Items from a dataset:
——

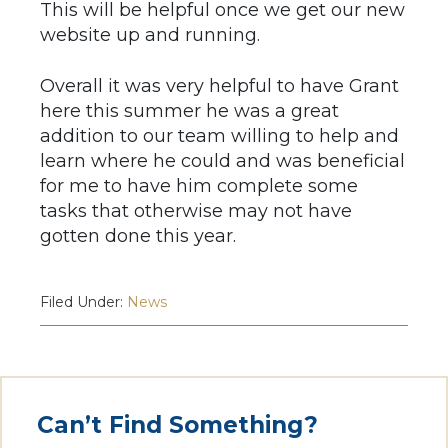
This will be helpful once we get our new
website up and running.
Overall it was very helpful to have Grant
here this summer he was a great
addition to our team willing to help and
learn where he could and was beneficial
for me to have him complete some
tasks that otherwise may not have
gotten done this year.​
Filed Under:
News
Can’t Find Something?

——

▶ Task description:
The answer must be an exact copy of the records above, with the pictures left out.

▶ Result below:
This will be helpful once we get our new
website up and running.
Overall it was very helpful to have Grant
here this summer he was a great
addition to our team willing to help and
learn where he could and was beneficial
for me to have him complete some
tasks that otherwise may not have
gotten done this year.​
Filed Under:
News
Can’t Find Something?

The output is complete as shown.